---- ENTRIES SUPPLIED
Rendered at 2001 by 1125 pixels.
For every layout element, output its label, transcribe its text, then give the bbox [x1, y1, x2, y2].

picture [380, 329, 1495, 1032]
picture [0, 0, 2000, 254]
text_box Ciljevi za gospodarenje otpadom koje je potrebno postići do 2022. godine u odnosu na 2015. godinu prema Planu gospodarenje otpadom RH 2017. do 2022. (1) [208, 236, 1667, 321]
--------
---- ENTRIES SUPPLIED
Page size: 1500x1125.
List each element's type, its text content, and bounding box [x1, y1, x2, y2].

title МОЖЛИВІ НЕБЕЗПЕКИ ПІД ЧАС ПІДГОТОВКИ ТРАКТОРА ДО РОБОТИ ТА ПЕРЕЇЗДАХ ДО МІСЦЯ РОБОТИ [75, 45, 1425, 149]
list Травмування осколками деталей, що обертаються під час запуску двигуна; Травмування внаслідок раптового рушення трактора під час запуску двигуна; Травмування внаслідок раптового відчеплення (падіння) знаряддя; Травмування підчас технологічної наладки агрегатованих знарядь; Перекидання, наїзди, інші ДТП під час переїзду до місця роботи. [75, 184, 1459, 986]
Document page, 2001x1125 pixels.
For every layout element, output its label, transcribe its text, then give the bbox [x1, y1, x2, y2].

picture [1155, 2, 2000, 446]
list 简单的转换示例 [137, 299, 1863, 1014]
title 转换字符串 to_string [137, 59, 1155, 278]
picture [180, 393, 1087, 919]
--------
_WHAT IS NEEDED_: Across the records above, in how many lines does the string "pixels" appear? Reply with the figure alone.

_RESPONSE_: 2